WELL, MAYBE MORE THAN SOME
As far as giving Christmas presents that need assembly, we have given our share, Lego sets, bikes, car models, etc. But, I’m almost certain last years gift to my brother-in-law probably won the award for needing “the most assembly.”
I wrote a blog post soon after the 2013 holidays about my Wooden Boat Building Brother-in-Law Dave. He has been called many names, but the most recent is, “The Wood Genius,” and for good reason as you will see below.
Last years Christmas gift from us to Dave didn’t look like much. He unwrapped the long cardboard tube that resembled a giant Tootsie roll. It contained a bunch of papers with the design plans for a wooden watercraft called a Runabout Rascal.
This project would require more than some assembly. It would also take time to save funds for the supplies, and would take many hours to complete.
THE PLANNING STAGES
Dave studies the intricate instructions and illustrations. Calculates the amount of materials needed and makes an initial purchase.
The detailed prints are put together and hung where Dave can have a quick reference visual. The vertical fir wood pieces are precisely measured, cut, epoxied, then screwed in place on a work bench. Once this is done, these frames are set up on what is called a strongback to hold the super structure in place for ongoing construction.
Boat building is a hobby Dave loves and it exudes from his every pore. On our last visit, he leads the way to the garage, proud of the progress he has made on the Rascal. As he opens the door the pungent scent of fresh-cut wood rushes to greet me. I comment on how fabulous the aroma is, and he says, “Thank you, it’s all me.” I can only laugh. We agree that someone should bottle that fresh-cut wood fragrance, (not his other fragrances-ha) even though we both know that certain scents can’t be matched, not like the real thing.
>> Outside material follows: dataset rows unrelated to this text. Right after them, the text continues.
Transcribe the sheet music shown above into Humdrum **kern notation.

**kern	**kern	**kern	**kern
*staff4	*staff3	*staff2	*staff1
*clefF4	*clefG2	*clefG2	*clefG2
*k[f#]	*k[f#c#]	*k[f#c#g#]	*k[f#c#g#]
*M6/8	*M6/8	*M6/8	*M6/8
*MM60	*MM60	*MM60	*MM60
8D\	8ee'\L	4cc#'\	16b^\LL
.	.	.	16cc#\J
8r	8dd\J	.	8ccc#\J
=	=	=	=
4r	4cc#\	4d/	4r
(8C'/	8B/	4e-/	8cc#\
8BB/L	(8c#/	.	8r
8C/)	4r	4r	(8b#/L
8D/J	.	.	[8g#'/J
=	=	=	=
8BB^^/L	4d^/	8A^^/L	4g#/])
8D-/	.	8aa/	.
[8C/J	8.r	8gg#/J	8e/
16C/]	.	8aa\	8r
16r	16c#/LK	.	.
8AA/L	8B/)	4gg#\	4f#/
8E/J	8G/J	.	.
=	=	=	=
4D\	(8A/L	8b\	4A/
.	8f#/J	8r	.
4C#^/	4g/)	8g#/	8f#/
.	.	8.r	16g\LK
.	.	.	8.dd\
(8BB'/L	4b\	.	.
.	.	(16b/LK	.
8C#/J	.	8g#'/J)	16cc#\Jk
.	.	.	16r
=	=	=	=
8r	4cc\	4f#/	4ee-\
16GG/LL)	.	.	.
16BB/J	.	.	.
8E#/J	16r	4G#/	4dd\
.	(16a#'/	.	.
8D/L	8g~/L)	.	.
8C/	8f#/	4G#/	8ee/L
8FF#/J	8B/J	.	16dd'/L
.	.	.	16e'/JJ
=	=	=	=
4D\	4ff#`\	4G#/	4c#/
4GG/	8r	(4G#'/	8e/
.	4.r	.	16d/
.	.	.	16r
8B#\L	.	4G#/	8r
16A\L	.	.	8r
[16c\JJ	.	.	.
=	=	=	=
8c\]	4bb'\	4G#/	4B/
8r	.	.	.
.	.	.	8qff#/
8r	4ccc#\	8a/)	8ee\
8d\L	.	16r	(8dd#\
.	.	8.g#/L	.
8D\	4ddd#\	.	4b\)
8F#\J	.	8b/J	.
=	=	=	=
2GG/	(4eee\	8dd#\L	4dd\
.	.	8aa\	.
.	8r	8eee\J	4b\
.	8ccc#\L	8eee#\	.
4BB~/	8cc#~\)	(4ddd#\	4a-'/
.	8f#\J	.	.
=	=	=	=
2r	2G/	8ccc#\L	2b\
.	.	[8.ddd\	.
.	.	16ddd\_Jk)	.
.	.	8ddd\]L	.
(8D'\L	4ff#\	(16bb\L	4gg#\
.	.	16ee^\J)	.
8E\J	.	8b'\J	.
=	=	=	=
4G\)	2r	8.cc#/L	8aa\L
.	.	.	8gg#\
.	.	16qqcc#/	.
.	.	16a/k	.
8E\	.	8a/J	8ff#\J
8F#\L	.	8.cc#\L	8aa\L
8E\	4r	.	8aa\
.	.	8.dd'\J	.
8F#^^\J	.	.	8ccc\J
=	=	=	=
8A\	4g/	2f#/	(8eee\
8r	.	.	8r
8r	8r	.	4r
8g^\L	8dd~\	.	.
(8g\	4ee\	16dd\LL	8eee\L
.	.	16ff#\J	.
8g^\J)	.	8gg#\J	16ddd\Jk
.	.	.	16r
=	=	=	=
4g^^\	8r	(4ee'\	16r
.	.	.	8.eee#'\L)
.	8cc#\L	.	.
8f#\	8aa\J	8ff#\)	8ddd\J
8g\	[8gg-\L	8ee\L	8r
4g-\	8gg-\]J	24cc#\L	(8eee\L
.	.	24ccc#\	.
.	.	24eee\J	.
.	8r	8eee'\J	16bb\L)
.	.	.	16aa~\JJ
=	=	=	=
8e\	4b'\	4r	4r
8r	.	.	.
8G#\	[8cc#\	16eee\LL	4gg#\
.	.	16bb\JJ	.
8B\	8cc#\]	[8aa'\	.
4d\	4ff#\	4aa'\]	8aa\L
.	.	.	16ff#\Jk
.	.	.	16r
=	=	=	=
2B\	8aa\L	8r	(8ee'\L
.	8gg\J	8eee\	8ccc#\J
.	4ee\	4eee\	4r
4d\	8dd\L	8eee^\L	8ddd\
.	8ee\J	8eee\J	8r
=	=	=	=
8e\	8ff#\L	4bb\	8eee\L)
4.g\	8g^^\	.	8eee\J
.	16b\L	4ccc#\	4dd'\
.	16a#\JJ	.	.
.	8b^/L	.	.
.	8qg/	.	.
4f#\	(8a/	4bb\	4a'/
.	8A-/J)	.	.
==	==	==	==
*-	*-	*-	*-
Next, I scan the area and take in all his past works. Since the early 2000’s, Dave has masterfully crafted a wooden strip canoe, two kayaks, and a dory motor boat, all different and all breath-taking, inside and out.
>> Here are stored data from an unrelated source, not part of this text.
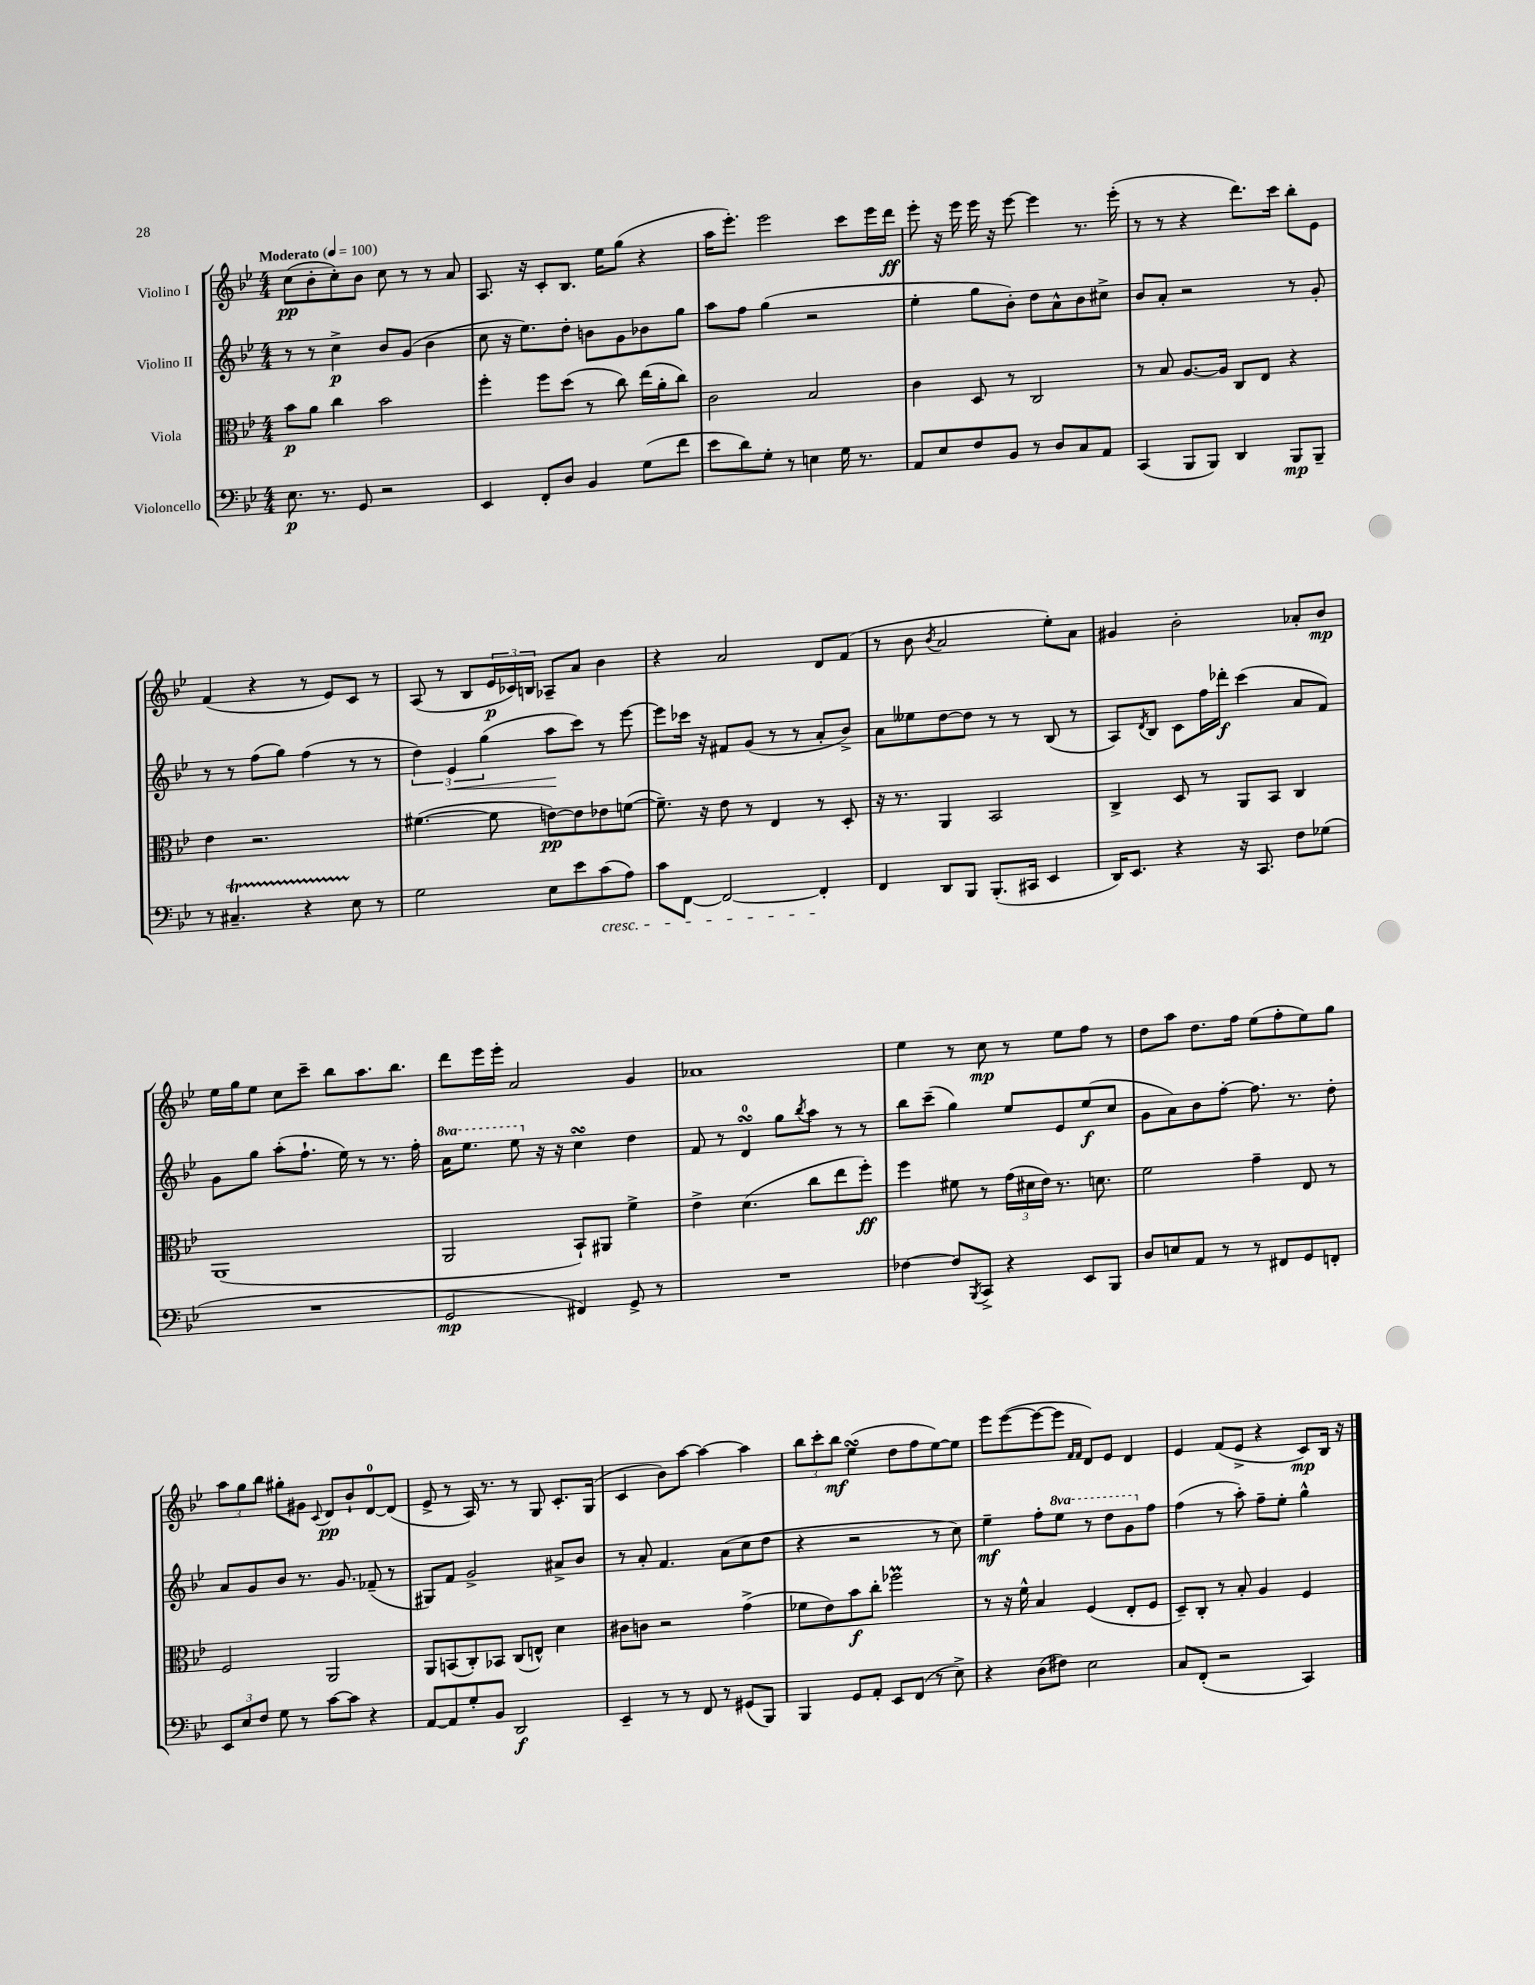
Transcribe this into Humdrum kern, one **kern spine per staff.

**kern	**kern	**kern	**kern
*staff4	*staff3	*staff2	*staff1
*clefF4	*clefC3	*clefG2	*clefG2
*k[b-e-]	*k[b-e-]	*k[b-e-]	*k[b-e-]
*M4/4	*M4/4	*M4/4	*M4/4
*MM100	*MM100	*MM100	*MM100
8.E-\	8b-\L	8r	(8cc\L
.	8a\J	8r	8b-'\
8.r	.	.	.
.	4cc\	4cc^\	8cc'\)
8GG/	.	.	8b-\J
2r	2b-\	8b-/L	8cc\
.	.	(8g/J	8r
.	.	4b-\	8r
.	.	.	8a/
=	=	=	=
4EE-/	4ff'\	8cc\	8.A/
.	.	16r	.
.	.	8.ee-\L)	16r
8FF'/L	8ff\L	.	8c'/L
8D/J	(8dd\J	8dd'\J	8.B-/J
4BB-/	8r	8b\L	.
.	.	.	16ee-\LK
.	8cc\)	8g\	(8gg\J
(8G\L	(16ee-\LL	8b-\	4r
.	16a'\J	.	.
8f\J	8cc\J)	8gg\J	.
=	=	=	=
8e-\L	2c\	8aa\L	16aa\LK
.	.	.	8.eee-'\J)
8d\)	.	8ff\J	.
8G'\J	.	(4gg\	2eee-\
8r	.	.	.
4E\	2B-/	2r	.
16G\	.	.	8ccc\L
8.r	.	.	.
.	.	.	16eee-\L
.	.	.	16ddd\JJ
=	=	=	=
8AA/L	4c\	4ee-'\	8eee-'\
8E-/	.	.	16r
.	.	.	16eee-\
8F/	8D/	8gg\L	16eee-\
.	.	.	16r
8BB-/J	8r	8b-'\J)	[8eee-\
8r	2C/	8dd\L	4eee-\]
8D/L	.	8a^^\	.
8C/	.	8b-\	8.r
8AA/J	.	8cc#^\J	.
.	.	.	(16eee-'\
=	=	=	=
(4CC/	8r	8b-/L	8r
.	8B-/	8a'/J	8r
8BBB-/L	[8.A/L	2r	4r
8BBB-/J)	.	.	.
.	16A/]Jk	.	.
4DD/	8C/L	.	8.ddd\L)
.	8E-/J	.	.
.	.	.	16ccc\Jk
8BBB-/L	4r	8r	8bb-'\L
8BBB-~/J	.	8g'/	8e-\J
=	=	=	=
8r	4e-\	8r	(4f/
4.C#~/	.	8r	.
.	2.r	(8ff\L	4r
.	.	8gg\J)	.
4r	.	(4ff\	8r
.	.	.	8e-/L)
8E-\	.	8r	8c/J
8r	.	8r	8r
=	=	=	=
2G\	([4.f#\	6dd\)	(8A/
.	.	.	8r
.	.	6e-/	.
.	.	.	8B-/L
.	.	(6gg\	.
.	8f#\]	.	24e-/L
.	.	.	24c-/)
.	.	.	24B/JJ
8E-\L	[8e\L)	8aa\L	8A-~/L
8e-\	8e\]	8ccc\J)	8a/J
(8c\	8e-\	8r	4b-\
8A\J)	([8f\J	[8eee-\	.
=	=	=	=
8c\L	8.f~\])	8eee-\]L	4r
[8FF\J	.	16ccc-\Jk	.
.	16r	16r	.
2FF/_	8e-\	8f#/L	2a/
.	8r	(8g/J	.
.	4E-/	8r	.
.	.	8r	.
4FF'/]	8r	8a'/L	8d/L
.	8D'/	8b-^/J)	(8f/J
=	=	=	=
4FF/	16r	8a\L	8r
.	8.r	.	.
.	.	8ee--\	8b-\
.	.	.	8qb-/
8DD/L	4AA/	[8dd\	2a/
8BBB-/J	.	8dd\]J	.
(8.BBB-'/L	2BB-/	8r	.
.	.	8r	.
16CC#/Jk	.	.	.
4EE-/	.	(8B-/	8ee-'\L)
.	.	8r	8a\J
=	=	=	=
16DD/LK)	4C^/	8A/L)	4g#/
8.EE-/J	.	.	.
.	.	8qd/	.
.	.	8B-/J	.
4r	8D/	8c\L	2b-'\
.	8r	16ff\L	.
.	.	16ddd-'\JJ	.
16r	8AA/L	(4ccc\	.
8.CC/	.	.	.
.	8BB-/J	.	.
8F\L	4C/	8a/L	8a-'/L
(8G-\J	.	8f/J)	8b-/J
=	=	=	=
1r	(1AA	8g\L	16ee-\LL
.	.	.	16gg\J
.	.	8gg\J	8ee-\J
.	.	(8aa'\L	8cc\L
.	.	8.ff`\J	8ccc~\J
.	.	.	8bb-\L
.	.	16ee-\)	.
.	.	8r	8.aa\
.	.	8.r	.
.	.	.	8.bb-\J
.	.	16ff'\	.
=	=	=	=
2GG/	2AA/	16aa\LK	8ddd\L
.	.	8.eee-\J	.
.	.	.	16eee-\L
.	.	.	16eee-'\JJ
.	.	8eee-\	2a/
.	.	16r	.
.	.	16r	.
4FF#/)	8BB-`/L)	4cc\	.
.	8AA#/J	.	.
8GG^/	4f^\	4dd\	4g/
8r	.	.	.
=	=	=	=
1r	4e-^\	8f/	1a-
.	.	8r	.
.	(4.d\	4d/	.
.	.	8gg\L	.
.	.	8qbb-/	.
.	8cc\L	8aa\J	.
.	8ee-\	8r	.
.	8ff'\J)	8r	.
=	=	=	=
[4F-\	4ff\	8bb-\L	4ee-\
.	.	(8ccc~\J	.
8F-/]L	8f#\	4gg\)	8r
8qBBB-/	.	.	.
8CC^/J	8r	.	8cc\
4r	(24g\LL	8ee-/L	8r
.	24d#\	.	.
.	24e-\JJ)	.	.
.	8.r	8e-/	8ee-\L
8EE-/L	.	(8ee-/	8ff\J
.	8.d\	.	.
8BBB-/J	.	8cc/J	8r
=	=	=	=
8D/L	2f\	8g\L	8dd\L
8E/	.	8a\)	8aa\J
8AA/J	.	8b-\	8.dd\L
8r	.	[8ff'\J	.
.	.	.	16ff\Jk
8r	4g~\	8.ff\]	(8ee-\L
8FF#/L	.	.	8ff'\
.	.	8.r	.
8GG/	8E-/	.	8ee-\)
8FF'/J	8r	8dd'\	8gg\J
=	=	=	=
12EE-/L	2F/	8a/L	12aa\L
12E-/	.	.	12gg\
.	.	8g/	.
12F/J	.	.	12bb-\J
8G\	.	8b-/J	8gg#'\L
8r	.	8.r	8g#\J
.	.	.	8qqc/
[8c\L	2AA/	.	8d/L
.	.	8.g/	.
8c\]J	.	.	8b-`/
4r	.	(8f-~/	[8d/
.	.	8r	(8d/]J
=	=	=	=
[8AA/L	8AA/L	8G#/L)	8e-^/
8AA/]	(8BB/	8f/J	8r
8G'/	8C'/)	2g^/	16A/)
.	.	.	8.r
8BB-/J	8BB-/J	.	.
2DD/	(8C/L	.	8r
.	8E^^/J)	.	8G/
.	4d\	8a#^/L	8.c'/L
.	.	8b-/J	.
.	.	.	(16G/Jk
=	=	=	=
4EE-~/	8c#\L	8r	4c/
.	8c\J	8a'/	.
8r	2r	4.f/	8b-\L)
8r	.	.	[8aa\J
8FF/	.	.	4aa\_
8r	.	(8a\L	.
(8GG#/L	(4g^\	8cc\	4aa\]
8BBB-/J)	.	8dd\J	.
=	=	=	=
4BBB-/	8f-\L	4r	12bb-\L
.	.	.	12ccc'\
.	8e-\)	.	.
.	.	.	12bb-\J
8GG/L	8b-\	2r	(4ee-\
8AA'/J	8cc'\J	.	.
8EE-/L	2ff-\	.	8dd\L
(8FF/J	.	.	8ff\
8r	.	8r	[8ee-\)
8E-^\)	.	8cc\)	8ee-\]J
=	=	=	=
4r	8r	4ee-~\	8eee-\L
.	16r	.	([8eee-\
.	16f^^\	.	.
(8D\L	4B-/	8ff'\L	8eee-\_
8F#\J)	.	8eee-\J	8eee-\]J
.	.	.	16qqf/LL
.	.	.	16qqf/JJ
2E-\	(4F/	8r	8d/L)
.	.	8ddd\L	8e-/J
.	8E-'/L	8gg\	4d/
.	8F/J	8ff\J	.
=	=	=	=
8C/L	8D~/L)	(4ff\	4e-/
(8FF'/J	8C'/J	.	.
2r	8r	8r	(8f/L
.	8B-'/	8aa'\)	8e-^/J
.	4A/	8ff~\L	4r
.	.	8ee-'\J	.
4CC/)	4F/	4gg^^\	8c/L)
.	.	.	16B-/Jk
.	.	.	16r
==	==	==	==
*-	*-	*-	*-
Eventually my eyes land upon the workbench with, tools, bottles of resin, and a few pieces of wood that are clamped together. I notice the hum of the furnace, and approach the skeleton of the boat to be. I touch the smooth sanded fir frames, and imagine how happy this Little Rascal (her name) will be once it’s effortlessly gliding across water, exquisitely fashioned in her mahogany, ash and fir.